我们使用GPT-4o mini将CT-RATE数据集(来自21304名患者的24283份CT报告)翻译成日语。训练数据集由22778份机器翻译报告组成,验证数据集包括150份经过放射科医生仔细修订的报告。我们基于“tohoku-nlp/bert-base-japanese-v3”架构开发了CT-BERT-JPN,这是一种专门用于日语放射学文本的双向编码器表征来自变换器(BERT)模型,用于从报告中提取18个结构化结果。使用双语评估辅助工具(BLEU)和面向召回率的辅助工具进行摘要评估(ROUGE)分数评估翻译质量,并在专门的人工参与实验中由放射科医生进一步评估。在该实验中,随机选择的报告子集中的每份报告由2名放射科医生独立评审——1名高级医生(研究生第6 - 11年)和1名初级医生(研究生第4 - 5年)——使用5点李克特量表进行评分:(1)语法正确性,(2)医学术语准确性,以及(3)整体可读性。通过二次加权卡帕(QWK)测量评分者间信度。使用准确率、精确率、召回率、F1分数、ROC(接收者操作特征)- AUC(曲线下面积)和平均精确率将模型性能与GPT-4o进行基准比较。

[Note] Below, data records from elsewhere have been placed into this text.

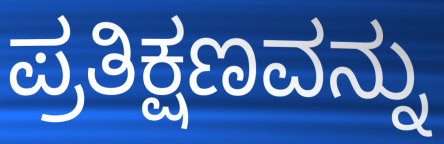
ಪ್ರತಿಕ್ಷಣವನ್ನು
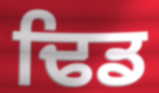
ਢਿਡ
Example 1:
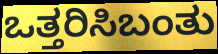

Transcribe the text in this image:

ಒತ್ತರಿಸಿಬಂತು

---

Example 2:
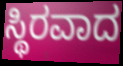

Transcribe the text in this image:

ಸ್ಥಿರವಾದ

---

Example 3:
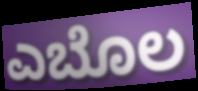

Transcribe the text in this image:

ಎಬೊಲ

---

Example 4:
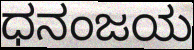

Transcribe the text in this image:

ಧನಂಜಯ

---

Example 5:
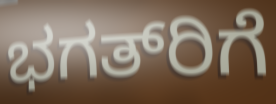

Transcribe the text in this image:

ಭಗತ್‍ರಿಗೆ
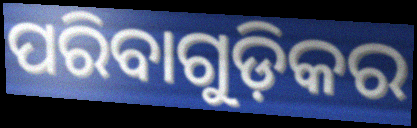
ପରିବାଗୁଡ଼ିକର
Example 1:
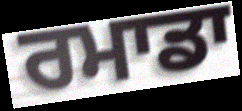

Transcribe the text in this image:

ਰਮਾਡਾ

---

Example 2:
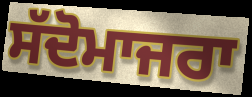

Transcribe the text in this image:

ਸੱਦੋਮਾਜਰਾ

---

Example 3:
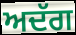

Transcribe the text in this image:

ਅਦੱਗ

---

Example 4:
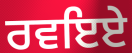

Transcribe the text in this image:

ਰਵਇਏ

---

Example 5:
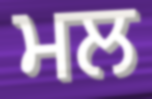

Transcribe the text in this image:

ਮਲ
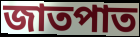
জাতপাত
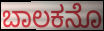
ಬಾಲಕನೊ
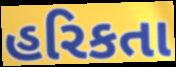
હરિકતા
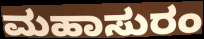
ಮಹಾಸುರಂ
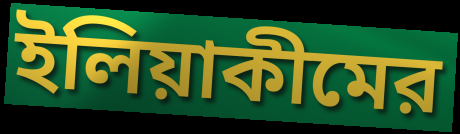
ইলিয়াকীমের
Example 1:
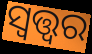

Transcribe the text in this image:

ସ୍ୱତ୍ତ୍ୱର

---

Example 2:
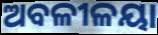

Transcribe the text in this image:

ଅବଳୀଳୟା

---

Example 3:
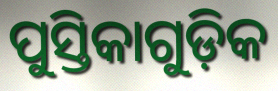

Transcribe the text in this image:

ପୁସ୍ତିକାଗୁଡ଼ିକ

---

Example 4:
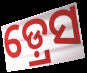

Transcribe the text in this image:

ଡ଼୍ରେସ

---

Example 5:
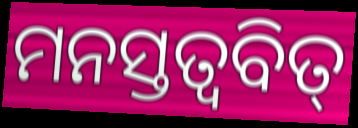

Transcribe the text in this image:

ମନସ୍ତତ୍ଵବିତ୍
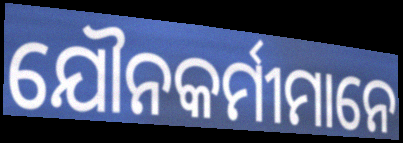
ଯୌନକର୍ମୀମାନେ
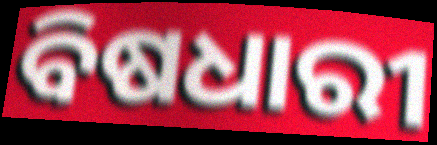
ବିଷଧାରୀ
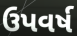
ઉપવર્ષ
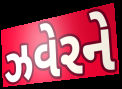
ઝવેરને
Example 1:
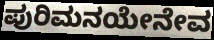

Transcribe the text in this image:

ಪುರಿಮನಯೇನೇವ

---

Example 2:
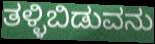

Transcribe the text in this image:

ತಳ್ಳಿಬಿಡುವನು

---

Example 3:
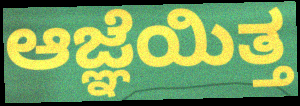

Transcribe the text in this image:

ಆಜ್ಞೆಯಿತ್ತ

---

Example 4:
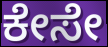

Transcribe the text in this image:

ಕೇಸೇ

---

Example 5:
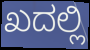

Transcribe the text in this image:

ಖದಲ್ಲಿ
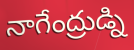
నాగేంద్రుడ్ని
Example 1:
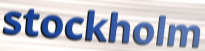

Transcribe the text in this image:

stockholm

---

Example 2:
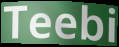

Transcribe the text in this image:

Teebi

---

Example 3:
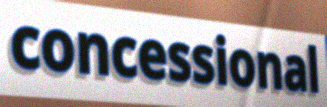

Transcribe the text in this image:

concessional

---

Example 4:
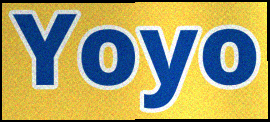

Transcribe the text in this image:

Yoyo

尽管专家评审确定了3类必要的改进——技术术语的上下文调整、不完整翻译的完成以及日语医学术语的本地化,但一般文本结构得以保留(BLEU:结果0.731,印象0.690;ROUGE:结果0.770 - 0.876,印象0.748 - 0.857)。在所有维度上,经放射科医生修订的翻译得分显著高于原始机器翻译,且所有改进均具有统计学意义(P <.001)。尽管样本量不同(7 - 82例),CT-BERT-JPN在18个结果中的11个(61%)上优于GPT-4o,在4种情况下实现了完美的F1分数,在14种情况下F1分数>0.95。
我们的研究建立了一个强大的日语CT报告数据集,并证明了专业语言模型在结果结构化分类中的有效性。这种机器翻译和专家验证的混合方法能够在保持高质量标准的同时创建大规模数据集。本研究为推进日本医疗保健环境中的医学人工智能研究提供了重要资源,使用公开可用的数据集和模型促进该领域的进一步发展。